South African media and e-commerce group Naspers has gained stock exchange approval to spin-off and list Multichoice, Africa’s biggest pay-TV business by subscribers, the company said on Monday.
Multichoice stock will list on February 27, Naspers said in a Johannesburg Stock Exchange announcement, with the share capital going to current Naspers shareholders.
Naspers CEO Bob van Dyk said the company is proud to have built Multichoice into a “major success” and that it is well placed for the future.
“The strength of the company’s leadership team, alongside its compelling content, world-class technological capabilities and attractive financial profile means that it is very well positioned for future growth in an evolving sector on the African continent.”
Spinning off Multichoice is Naspers’ first major move towards narrowing a discount between its market value and the value of its stake in Chinese tech giant Tencent.

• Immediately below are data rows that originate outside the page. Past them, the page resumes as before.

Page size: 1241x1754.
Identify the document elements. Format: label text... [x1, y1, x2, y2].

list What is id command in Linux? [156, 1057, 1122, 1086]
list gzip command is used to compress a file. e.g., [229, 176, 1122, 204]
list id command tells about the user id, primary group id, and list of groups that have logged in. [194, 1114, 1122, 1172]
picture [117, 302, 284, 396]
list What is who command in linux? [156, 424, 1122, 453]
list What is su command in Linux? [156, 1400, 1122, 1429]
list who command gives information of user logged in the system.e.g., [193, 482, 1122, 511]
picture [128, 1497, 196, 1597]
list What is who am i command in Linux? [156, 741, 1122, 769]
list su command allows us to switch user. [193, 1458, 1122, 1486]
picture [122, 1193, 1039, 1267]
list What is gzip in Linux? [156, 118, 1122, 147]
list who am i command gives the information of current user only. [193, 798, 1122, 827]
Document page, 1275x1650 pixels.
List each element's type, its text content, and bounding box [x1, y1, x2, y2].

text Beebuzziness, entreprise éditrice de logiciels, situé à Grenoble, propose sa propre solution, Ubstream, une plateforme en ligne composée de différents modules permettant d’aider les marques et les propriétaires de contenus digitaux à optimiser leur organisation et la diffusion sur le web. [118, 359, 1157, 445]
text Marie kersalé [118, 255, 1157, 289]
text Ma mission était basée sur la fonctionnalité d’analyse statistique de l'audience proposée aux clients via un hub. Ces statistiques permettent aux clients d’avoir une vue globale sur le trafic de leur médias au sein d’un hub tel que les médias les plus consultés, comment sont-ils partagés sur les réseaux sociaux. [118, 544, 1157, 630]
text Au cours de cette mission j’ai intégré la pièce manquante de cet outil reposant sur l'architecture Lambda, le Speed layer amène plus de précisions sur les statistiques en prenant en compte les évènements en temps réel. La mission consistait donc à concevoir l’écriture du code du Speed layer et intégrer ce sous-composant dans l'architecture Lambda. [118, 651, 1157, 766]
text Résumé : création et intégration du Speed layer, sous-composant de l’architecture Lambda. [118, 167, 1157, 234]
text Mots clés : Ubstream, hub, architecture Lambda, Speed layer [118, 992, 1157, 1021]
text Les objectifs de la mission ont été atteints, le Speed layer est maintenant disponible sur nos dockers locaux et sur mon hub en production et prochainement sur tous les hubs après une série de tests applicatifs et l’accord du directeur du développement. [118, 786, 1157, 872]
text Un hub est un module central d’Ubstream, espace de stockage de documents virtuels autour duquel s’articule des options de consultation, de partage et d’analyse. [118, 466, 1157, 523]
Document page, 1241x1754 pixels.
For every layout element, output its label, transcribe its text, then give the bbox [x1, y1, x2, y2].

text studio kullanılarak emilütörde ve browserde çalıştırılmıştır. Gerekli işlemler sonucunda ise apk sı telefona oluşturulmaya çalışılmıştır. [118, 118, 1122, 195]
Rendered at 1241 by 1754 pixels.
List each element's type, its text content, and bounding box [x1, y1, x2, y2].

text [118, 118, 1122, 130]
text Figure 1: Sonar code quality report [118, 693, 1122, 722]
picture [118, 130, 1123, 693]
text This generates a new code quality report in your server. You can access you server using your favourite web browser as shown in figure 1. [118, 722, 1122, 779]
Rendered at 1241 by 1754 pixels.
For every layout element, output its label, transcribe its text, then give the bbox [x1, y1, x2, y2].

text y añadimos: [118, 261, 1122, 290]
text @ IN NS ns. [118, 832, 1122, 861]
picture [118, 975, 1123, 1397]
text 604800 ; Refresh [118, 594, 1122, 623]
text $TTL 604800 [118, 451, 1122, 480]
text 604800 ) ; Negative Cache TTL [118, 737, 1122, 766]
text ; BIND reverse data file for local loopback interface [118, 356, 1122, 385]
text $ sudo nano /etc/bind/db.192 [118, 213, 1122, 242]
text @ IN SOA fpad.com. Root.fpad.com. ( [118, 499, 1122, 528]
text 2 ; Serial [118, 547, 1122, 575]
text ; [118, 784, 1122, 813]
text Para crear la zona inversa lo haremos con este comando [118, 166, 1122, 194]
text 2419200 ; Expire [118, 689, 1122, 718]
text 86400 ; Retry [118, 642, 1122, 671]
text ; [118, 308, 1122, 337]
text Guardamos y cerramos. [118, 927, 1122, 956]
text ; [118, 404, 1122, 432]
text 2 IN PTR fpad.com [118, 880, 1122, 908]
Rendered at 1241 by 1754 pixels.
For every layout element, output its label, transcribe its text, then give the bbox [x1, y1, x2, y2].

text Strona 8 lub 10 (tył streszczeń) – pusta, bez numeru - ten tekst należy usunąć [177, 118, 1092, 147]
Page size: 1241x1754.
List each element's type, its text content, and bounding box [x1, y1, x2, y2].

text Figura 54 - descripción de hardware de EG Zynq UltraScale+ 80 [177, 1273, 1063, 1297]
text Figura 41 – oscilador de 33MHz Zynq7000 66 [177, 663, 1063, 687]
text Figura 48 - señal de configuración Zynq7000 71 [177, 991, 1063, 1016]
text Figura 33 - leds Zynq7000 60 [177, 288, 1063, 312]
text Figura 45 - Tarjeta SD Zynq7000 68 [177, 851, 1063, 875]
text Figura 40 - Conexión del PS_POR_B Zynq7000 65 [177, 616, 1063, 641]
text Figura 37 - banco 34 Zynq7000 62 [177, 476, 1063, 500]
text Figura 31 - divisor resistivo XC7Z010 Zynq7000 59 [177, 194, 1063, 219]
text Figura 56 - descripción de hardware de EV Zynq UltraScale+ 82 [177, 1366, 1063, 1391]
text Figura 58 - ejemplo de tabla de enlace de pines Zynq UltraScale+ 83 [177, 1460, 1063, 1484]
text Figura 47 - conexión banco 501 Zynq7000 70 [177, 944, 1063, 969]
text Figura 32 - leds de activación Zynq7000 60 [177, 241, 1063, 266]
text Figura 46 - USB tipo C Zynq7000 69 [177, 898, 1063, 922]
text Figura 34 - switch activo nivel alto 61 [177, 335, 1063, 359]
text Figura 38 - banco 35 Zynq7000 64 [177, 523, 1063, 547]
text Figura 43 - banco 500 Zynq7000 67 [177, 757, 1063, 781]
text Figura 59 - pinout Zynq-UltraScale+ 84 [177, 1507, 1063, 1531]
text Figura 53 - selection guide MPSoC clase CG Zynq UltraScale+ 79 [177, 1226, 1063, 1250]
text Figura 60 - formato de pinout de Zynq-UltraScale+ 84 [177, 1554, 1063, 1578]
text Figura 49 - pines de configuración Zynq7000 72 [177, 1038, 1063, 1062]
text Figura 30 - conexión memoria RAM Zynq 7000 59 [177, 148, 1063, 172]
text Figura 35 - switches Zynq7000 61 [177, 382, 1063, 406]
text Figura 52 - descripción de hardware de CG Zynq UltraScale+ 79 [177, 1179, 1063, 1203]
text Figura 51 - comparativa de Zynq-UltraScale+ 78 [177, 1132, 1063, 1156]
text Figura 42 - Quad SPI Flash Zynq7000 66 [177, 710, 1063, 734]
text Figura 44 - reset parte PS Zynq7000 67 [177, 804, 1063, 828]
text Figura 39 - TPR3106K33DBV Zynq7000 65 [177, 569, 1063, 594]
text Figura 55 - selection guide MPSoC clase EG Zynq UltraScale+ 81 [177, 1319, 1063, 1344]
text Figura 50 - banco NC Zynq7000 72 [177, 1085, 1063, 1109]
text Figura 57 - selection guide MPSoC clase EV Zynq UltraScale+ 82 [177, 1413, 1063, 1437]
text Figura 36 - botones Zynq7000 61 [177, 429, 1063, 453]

Naspers itself trades at a significant discount to its stake in Tencent, prompting some investors to urge Van Dyk to find ways to narrow it.
For Multichoice, the move frees up cash to help it compete with the likes of Netflix and other leading streaming services.
“With strong financials, the flexibility of an ungeared balance sheet and deep local knowledge, we hope to deliver excellent returns to shareholders over time,” Multichoice CEO Calvo Mawela said.